I'm writing a Stomp protocol client with Java and it has only one thread to process IO. That means that thread reads and writes incoming data to the application back and forth. My issue is if I need to scale this application in future with multi threading and NIO, how that could be arranged?

my IO processor thread is called "TcpLink" link and it has following skeletion

    class TcpLink implements Runnable {

         public void run() {
            // read data from socket and assign it to  a byte buffer
            // notify the listening application
         }
   }

If I need to allow multiple threads to dispatch the incoming messages, how this class should be changed?

thanks!

+2  A: 

I really like this Doug Lee presentation about designing scaleable systems based around Java NIO.

In essence your design will typically be based around the Reactor pattern whereby a single I/O thread round-robins over a number of client connections.

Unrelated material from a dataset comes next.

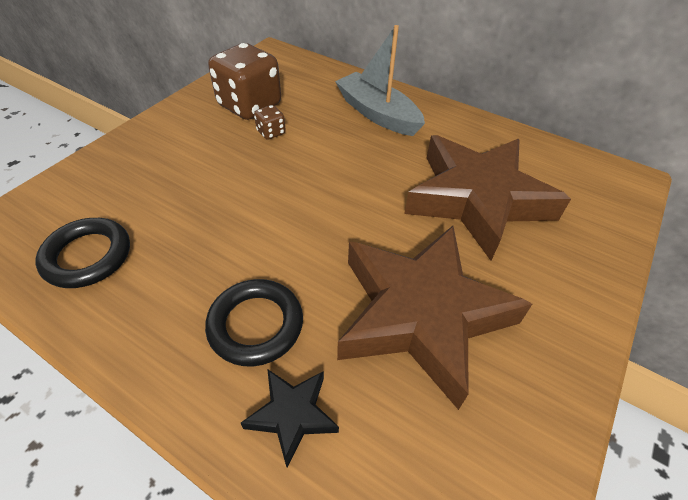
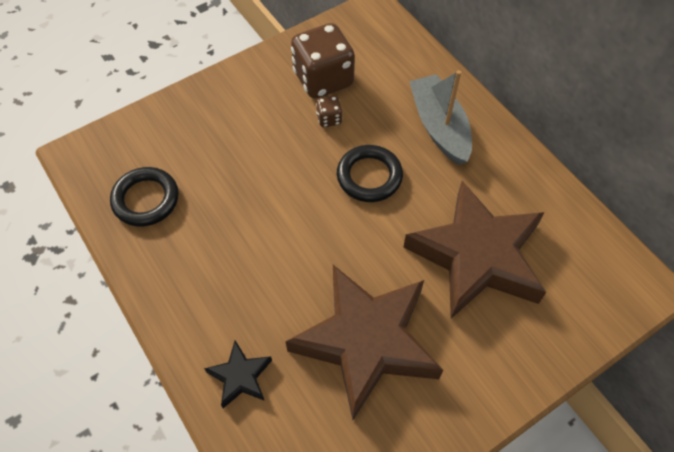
camera: 25 degrees right, 10 degrees up
black ring [205,279,303,367] -> black ring moved to [337,145,403,202]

If the I/O thread ever becomes saturated you could consider farming off connections from a master reactor to one or more child reactors; each reactor containing its own thread.

Another important point to note in your design is that the I/O thread should only perform I/O and should typically dispatch any inbound messages to a separate thread (e.g. ExecutorService) to do any actual work. This prevents other connections from being starved of I/O whilst a given message is being processed.

Adamski
thanks in advance Adamski for sharing such a good presentation and your knowledge...
Dunith Dhanushka
+1  A: 

It will be a better idea to write a wrapper class which manages a list of TcpLink classes. The role of the wrapper class will be receiving the incoming messages and assign it to a waiting/feww TcpLink instance, you can calculate the throughput/TPS and create new instances when ever you need. For now you will create only one of it so that it is a single thereaded.

Teja Kantamneni
Many thanks for your answer Teja...I think you mean some kind of thread pooling, isn't it? So I can use ExecutorService or other sort of facility to achieve that.